In a surprising move on a usually quiet Sunday, President Dr. Arif Alvi decided to dissolve the PMDC and establish a new organisation called Pakistan Medical Commission (PMC) to take its place

Here’s what you need to know about the formation of PMC and what this might entail for professionals and students in the medical field.

PMDC Building Shuts Down

The Ministry of National Health Services directed the Islamabad district administration and police to take over possession of the PMDC building and informed its 220 employees that the office would remain closed for a week. A retired PMDC official stated that even he was unaware of the ministry taking over the building.

New Era To Begin With PMC

The new organization, PMC, will be run by a nine member body with a head member appointed as president. It will consist of three different boards, namely The Medical and Dental Council, The National Medical and Dental Academic Board, and The National Medical Authority.

Pakistan Medical Association Not On Board

The representative body of doctors, PMA, called the decision to dissolve PMDC “undemocratic” and requested political parties to reject the president’s decree.

New Rules For PMC

A statement issued by the NHS regarding the formation of PMC said a new era was in order to maintain a standard for medical education, training, and qualification in order to regulate and control the medical and dental profession.

Protection Of Important Records Delays Admission Process

The statement also mentioned that the government was acting to protect documents relating to licences and registration of practitioners and institutions, and apologized for inconveniences caused to those seeking medical and dental admissions.

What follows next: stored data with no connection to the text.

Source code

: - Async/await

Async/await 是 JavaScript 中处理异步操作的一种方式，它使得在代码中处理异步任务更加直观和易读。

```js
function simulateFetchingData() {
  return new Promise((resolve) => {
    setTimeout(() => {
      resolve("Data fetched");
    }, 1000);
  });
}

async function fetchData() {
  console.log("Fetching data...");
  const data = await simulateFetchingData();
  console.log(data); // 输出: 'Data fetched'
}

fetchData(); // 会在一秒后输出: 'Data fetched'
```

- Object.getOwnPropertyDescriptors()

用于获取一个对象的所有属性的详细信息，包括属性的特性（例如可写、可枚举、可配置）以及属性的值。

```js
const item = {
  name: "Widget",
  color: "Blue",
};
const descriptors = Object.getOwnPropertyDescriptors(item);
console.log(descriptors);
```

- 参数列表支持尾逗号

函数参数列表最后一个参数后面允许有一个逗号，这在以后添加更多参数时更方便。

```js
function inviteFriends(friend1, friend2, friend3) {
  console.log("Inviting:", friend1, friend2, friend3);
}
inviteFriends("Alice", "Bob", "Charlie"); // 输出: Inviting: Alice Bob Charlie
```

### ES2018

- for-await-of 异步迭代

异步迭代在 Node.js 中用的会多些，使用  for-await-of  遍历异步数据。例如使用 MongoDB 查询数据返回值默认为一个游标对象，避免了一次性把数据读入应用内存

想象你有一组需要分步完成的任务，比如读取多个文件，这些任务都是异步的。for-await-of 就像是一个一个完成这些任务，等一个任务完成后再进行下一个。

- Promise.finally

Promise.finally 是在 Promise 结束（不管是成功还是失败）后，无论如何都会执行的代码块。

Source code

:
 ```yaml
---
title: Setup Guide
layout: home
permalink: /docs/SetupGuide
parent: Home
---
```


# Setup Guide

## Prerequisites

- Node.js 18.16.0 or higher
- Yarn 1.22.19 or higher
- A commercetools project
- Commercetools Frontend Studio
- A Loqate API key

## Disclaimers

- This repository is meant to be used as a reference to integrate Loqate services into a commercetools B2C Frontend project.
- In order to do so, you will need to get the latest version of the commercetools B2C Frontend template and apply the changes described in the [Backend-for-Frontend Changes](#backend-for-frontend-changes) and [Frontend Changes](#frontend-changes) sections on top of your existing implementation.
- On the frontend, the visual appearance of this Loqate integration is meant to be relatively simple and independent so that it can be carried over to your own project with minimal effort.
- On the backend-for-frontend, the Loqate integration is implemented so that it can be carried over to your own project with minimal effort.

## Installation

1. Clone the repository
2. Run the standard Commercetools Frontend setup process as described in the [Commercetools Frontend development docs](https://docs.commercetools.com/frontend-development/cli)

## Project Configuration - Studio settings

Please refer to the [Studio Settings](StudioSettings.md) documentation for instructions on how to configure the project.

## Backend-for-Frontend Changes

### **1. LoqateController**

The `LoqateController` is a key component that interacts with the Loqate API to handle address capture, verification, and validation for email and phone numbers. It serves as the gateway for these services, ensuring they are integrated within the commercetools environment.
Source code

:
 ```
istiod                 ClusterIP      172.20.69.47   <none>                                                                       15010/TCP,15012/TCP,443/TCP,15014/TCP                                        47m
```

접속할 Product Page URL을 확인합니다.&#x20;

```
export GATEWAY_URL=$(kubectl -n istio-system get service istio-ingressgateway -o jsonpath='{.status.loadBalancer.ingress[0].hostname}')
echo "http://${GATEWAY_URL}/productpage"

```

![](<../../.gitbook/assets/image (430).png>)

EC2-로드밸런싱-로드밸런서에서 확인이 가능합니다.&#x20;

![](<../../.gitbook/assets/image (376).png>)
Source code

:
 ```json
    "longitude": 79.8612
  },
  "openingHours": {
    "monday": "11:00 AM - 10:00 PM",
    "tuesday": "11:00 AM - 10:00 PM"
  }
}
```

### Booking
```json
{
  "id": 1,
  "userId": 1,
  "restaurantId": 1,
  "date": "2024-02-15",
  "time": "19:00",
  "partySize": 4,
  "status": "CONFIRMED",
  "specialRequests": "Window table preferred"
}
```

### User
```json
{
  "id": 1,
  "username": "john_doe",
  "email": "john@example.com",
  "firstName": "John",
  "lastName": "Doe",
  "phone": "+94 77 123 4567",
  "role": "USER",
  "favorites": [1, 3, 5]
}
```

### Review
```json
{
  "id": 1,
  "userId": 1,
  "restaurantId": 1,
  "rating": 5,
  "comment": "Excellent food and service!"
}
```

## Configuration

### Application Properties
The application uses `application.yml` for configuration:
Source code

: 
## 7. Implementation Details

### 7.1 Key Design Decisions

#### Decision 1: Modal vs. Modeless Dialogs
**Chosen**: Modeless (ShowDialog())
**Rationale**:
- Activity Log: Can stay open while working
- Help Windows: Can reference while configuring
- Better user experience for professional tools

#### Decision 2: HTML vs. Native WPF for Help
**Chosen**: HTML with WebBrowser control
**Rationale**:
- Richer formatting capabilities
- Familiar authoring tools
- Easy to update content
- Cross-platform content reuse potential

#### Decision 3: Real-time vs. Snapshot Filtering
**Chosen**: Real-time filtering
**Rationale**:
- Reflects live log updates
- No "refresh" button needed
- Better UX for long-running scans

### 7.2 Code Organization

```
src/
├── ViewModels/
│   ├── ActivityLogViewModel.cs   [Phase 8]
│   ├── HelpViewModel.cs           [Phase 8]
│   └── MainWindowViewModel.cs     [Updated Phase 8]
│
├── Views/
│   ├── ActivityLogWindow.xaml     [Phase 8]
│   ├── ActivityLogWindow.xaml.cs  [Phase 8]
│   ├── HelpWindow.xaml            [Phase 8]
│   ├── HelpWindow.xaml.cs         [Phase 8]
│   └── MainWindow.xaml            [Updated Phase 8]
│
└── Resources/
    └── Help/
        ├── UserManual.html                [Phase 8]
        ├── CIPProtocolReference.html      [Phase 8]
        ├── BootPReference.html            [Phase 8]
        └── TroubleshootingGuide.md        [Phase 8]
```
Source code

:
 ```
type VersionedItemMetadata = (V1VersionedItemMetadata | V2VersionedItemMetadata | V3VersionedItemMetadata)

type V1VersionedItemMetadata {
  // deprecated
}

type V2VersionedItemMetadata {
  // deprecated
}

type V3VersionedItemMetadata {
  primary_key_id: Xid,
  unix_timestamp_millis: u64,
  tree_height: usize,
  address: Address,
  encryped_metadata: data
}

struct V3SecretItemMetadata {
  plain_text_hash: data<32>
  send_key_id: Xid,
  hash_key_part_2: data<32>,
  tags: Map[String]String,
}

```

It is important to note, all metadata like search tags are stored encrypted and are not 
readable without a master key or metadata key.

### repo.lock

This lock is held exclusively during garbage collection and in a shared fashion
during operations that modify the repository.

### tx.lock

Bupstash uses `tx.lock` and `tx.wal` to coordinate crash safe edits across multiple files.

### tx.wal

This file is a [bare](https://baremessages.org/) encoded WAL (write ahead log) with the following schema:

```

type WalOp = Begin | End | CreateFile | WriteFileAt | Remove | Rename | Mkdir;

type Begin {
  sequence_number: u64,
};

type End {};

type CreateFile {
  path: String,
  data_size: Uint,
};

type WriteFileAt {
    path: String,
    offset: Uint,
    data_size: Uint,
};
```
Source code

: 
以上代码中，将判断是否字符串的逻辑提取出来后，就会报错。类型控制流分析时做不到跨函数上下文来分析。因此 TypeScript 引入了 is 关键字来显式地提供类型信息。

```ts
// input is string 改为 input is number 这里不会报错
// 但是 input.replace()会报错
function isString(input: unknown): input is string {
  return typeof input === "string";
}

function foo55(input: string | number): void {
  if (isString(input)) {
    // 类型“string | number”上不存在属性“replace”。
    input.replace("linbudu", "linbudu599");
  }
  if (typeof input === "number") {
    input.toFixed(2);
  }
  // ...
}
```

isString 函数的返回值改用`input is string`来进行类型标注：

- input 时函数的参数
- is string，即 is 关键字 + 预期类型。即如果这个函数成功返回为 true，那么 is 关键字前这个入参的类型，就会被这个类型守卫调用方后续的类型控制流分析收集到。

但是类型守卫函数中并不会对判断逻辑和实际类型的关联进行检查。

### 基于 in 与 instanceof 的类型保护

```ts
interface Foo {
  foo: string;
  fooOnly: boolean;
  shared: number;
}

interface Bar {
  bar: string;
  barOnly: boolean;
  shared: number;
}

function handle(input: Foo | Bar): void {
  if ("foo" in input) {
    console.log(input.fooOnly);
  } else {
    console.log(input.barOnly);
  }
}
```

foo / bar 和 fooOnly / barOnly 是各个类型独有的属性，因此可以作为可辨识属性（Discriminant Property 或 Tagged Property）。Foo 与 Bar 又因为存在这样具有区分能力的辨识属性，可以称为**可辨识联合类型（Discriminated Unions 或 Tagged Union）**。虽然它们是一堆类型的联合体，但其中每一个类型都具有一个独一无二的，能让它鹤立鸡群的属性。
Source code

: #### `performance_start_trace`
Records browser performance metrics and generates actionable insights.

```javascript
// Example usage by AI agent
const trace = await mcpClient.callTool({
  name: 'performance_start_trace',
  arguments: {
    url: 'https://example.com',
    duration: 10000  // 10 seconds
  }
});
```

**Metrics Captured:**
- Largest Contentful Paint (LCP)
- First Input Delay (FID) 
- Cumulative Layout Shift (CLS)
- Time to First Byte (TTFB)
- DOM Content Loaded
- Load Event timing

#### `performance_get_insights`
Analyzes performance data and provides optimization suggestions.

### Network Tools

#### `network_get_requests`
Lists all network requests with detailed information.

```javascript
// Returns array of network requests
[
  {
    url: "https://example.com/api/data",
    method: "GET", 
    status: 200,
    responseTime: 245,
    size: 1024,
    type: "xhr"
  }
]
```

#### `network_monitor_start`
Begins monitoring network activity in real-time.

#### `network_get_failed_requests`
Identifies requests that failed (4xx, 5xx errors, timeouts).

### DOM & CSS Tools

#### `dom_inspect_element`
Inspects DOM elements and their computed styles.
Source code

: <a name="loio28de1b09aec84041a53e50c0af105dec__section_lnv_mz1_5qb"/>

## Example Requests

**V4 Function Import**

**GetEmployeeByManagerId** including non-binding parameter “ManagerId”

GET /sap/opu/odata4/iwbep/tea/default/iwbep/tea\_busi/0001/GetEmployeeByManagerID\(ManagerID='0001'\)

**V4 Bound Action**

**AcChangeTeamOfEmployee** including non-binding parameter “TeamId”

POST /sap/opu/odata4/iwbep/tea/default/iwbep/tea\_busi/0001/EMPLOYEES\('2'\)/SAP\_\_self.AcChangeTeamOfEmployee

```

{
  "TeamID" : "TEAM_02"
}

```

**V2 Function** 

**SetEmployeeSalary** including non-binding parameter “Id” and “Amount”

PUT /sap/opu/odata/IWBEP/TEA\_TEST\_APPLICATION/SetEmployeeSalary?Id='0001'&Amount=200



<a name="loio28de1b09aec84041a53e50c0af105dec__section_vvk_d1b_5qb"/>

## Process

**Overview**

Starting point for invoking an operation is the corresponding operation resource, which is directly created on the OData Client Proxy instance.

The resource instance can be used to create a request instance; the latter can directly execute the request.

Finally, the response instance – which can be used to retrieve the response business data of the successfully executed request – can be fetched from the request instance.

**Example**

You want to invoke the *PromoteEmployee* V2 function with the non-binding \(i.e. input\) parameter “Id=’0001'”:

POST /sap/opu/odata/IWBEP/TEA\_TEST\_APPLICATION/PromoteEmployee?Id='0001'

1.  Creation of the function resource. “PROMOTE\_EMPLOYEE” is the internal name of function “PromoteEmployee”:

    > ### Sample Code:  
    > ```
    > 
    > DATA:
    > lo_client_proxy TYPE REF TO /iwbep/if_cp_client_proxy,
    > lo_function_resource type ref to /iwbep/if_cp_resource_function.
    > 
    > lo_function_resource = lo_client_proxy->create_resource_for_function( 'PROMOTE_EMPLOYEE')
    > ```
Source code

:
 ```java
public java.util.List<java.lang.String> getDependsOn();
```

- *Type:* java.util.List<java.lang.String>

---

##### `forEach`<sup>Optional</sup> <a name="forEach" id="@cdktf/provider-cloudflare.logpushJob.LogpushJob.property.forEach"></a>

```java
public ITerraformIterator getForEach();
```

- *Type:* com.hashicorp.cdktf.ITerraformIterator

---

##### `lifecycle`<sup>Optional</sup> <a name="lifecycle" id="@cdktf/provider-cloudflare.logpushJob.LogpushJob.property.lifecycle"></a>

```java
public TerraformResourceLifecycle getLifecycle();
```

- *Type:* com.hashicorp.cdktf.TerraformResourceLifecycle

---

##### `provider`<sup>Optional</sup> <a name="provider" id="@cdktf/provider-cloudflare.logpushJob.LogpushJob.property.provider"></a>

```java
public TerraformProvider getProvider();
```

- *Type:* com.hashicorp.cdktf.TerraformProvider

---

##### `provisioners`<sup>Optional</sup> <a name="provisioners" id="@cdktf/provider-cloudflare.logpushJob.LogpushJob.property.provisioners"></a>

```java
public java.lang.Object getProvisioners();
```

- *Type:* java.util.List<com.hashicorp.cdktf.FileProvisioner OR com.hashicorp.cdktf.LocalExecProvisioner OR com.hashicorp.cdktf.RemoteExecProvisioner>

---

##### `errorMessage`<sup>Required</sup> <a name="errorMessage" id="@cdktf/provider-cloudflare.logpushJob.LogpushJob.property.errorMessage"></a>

“The Ministry of NHS will be taking necessary steps immediately for the supervision and overseeing of the admissions process to ensure it is properly completed,” said the statement.

Responsibilities of PMC

According to an anonymous source who was a former member of the council, representatives from different private colleges held a meeting with a US official through Skype, in which it was decided the new ordinance would have lesser responsibilities as a regulator of medical colleges, colleges would be allowed to increase fees or make their own criterion for admission, etc.

Official Government Reports On The Decision

Special Assistant to the PM on Health, Dr. Zafar Mirza stated the need for a new ordinance had been a need of the hour.

“World has progressed but we are still following decades old methods for our medical education. We need to liberalise our medical education and for that practices of other countries would be followed,” he said.

He also added that it had been necessary to take over the council building immediately to protect sensitive records.

The Secretary General PMA, Dr. Qaisar Sajjad, disagrees with the action.

“The government should have tabled a bill in Parliament House so that all stakeholders would have given their input…we demand that political parties should reject the ordinance,” he said.